> Page excerpt
⟨
Search code examples
memory-leakspytorchfeature-extraction

Feature extraction in loop seems to cause memory leak in pytorch


I have spent considerable time trying to debug some pytorch code which I have created a minimal example of for the purpose of helping to better understand what the issue might be.

I have removed all necessary portions of the code which are unrelated to the issue so the remaining piece of code won't make much sense from a functional standpoint but it still displays the error I'm facing.

The overall task I'm working on is in a loop and every pass of the loop is computing the embedding of the image and adding it to a variable storing it. It's effectively aggregating it (not concatenating, so the size remains the same). I don't expect the number of iterations to force the datatype to overflow, I don't see this happening here nor in my code.

  • I have added multiple metrics to evaluate the size of the tensors I'm working with to make sure they're not growing in memory footprint
  • I'm checking the overall GPU memory usage to verify the issue leading to the final RuntimeError: CUDA out of memory..
⟩
> Goal of the exercise
From the PyTorch memory leak question, quote the passage that begins with "I have spent" and stops after "issue might be.".

(Structured pose outputs)
⟨
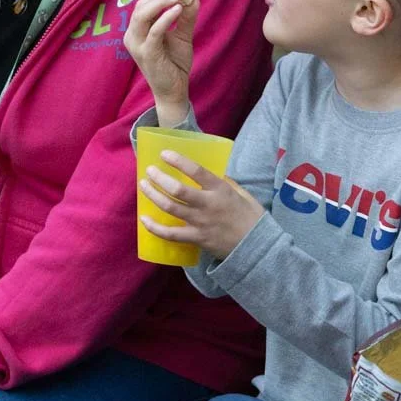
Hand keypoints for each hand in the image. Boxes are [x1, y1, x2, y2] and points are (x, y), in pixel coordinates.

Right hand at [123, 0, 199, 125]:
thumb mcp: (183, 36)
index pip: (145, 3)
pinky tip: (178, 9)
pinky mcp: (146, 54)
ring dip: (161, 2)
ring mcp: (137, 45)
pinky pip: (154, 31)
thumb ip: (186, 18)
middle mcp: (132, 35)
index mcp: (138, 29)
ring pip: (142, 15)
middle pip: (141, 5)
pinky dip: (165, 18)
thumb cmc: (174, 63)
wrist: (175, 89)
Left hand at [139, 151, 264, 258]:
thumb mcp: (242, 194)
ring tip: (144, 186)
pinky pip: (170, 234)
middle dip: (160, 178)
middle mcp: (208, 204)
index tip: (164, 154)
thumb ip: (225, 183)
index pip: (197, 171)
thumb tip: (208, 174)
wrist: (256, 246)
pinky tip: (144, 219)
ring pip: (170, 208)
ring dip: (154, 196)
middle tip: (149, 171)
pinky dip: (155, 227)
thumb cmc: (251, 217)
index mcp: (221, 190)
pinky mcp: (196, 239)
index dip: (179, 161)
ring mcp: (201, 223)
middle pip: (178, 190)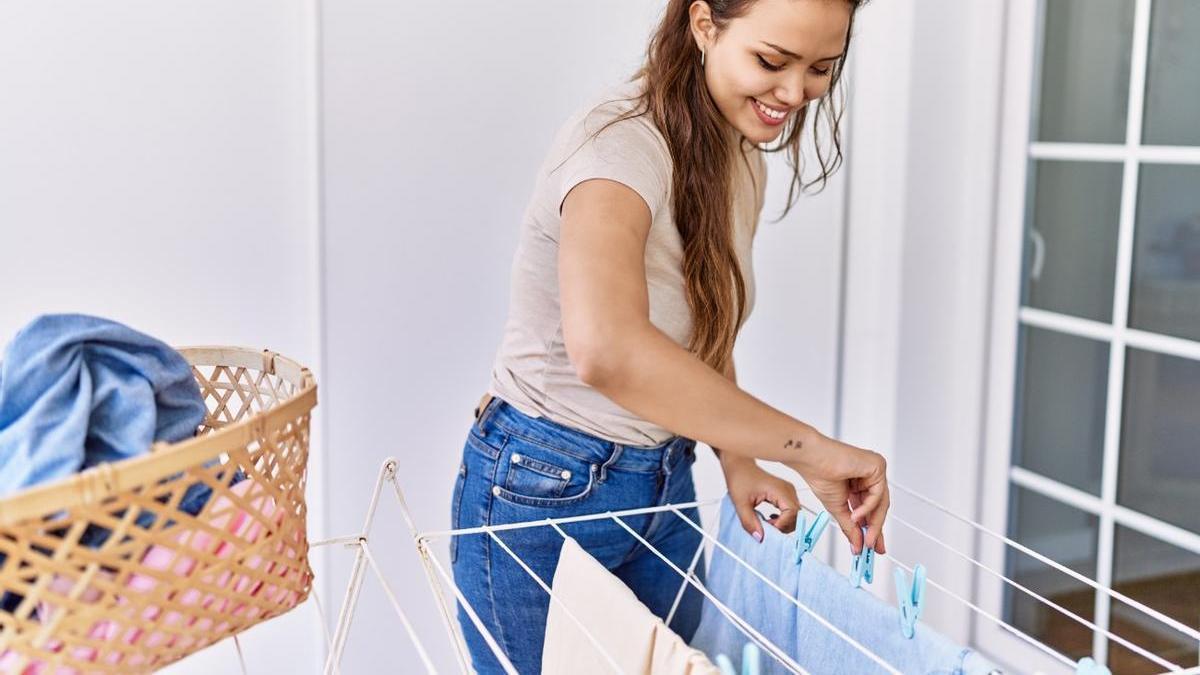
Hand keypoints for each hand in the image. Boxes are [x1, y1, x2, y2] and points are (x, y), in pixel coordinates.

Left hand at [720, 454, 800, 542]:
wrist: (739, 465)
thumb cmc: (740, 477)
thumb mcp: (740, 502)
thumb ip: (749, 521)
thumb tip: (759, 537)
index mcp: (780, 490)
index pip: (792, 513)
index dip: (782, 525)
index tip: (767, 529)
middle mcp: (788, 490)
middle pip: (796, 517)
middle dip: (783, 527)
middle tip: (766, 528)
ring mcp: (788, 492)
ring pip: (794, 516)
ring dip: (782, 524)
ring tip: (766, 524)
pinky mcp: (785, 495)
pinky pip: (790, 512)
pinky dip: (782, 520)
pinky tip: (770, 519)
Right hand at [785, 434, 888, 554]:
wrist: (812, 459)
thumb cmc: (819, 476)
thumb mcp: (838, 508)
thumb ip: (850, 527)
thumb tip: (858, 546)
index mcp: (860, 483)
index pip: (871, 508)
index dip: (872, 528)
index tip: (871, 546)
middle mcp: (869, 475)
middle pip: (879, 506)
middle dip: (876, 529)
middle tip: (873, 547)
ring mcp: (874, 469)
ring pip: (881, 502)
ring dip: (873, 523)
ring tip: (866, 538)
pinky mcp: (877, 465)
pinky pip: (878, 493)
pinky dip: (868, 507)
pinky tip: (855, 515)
⟩
⟨
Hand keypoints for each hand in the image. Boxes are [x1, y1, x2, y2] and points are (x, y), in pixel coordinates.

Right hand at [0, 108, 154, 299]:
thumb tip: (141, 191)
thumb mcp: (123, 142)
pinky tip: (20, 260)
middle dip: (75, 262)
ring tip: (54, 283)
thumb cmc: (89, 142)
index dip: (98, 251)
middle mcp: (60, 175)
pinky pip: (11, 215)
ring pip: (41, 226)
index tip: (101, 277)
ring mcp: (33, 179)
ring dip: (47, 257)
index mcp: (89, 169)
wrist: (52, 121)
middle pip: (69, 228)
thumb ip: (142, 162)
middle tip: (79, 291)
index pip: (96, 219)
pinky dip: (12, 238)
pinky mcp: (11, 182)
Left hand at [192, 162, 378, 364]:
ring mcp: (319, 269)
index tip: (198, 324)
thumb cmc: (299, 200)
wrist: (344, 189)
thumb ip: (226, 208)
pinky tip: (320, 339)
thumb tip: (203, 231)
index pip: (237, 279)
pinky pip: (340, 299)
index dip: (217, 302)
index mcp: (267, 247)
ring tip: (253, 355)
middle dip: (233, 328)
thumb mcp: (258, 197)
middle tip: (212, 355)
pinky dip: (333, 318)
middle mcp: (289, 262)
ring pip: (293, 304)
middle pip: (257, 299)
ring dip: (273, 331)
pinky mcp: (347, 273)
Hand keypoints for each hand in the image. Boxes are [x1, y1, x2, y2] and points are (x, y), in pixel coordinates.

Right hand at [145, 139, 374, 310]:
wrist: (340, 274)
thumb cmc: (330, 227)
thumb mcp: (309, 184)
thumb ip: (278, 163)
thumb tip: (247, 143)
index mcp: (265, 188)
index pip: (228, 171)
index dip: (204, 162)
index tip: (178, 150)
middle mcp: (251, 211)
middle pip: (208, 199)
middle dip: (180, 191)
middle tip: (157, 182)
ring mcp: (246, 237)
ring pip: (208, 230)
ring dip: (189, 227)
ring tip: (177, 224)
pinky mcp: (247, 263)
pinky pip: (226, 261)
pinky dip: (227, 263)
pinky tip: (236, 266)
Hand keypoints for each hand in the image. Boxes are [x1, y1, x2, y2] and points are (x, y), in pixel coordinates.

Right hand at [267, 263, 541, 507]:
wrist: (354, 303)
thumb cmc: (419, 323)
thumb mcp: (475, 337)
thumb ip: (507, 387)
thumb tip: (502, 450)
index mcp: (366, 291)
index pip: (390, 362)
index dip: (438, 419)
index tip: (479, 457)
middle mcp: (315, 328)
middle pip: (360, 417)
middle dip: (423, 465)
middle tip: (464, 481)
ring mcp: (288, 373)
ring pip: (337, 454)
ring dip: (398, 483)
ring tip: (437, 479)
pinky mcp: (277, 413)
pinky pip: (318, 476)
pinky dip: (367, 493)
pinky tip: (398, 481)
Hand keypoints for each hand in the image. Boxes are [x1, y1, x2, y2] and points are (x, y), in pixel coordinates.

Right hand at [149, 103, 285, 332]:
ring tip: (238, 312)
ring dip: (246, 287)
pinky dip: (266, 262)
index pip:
⟩
> Result of this task
I have spent considerable time trying to debug some pytorch code which I have created a minimal example of for the purpose of helping to better understand what the issue might be.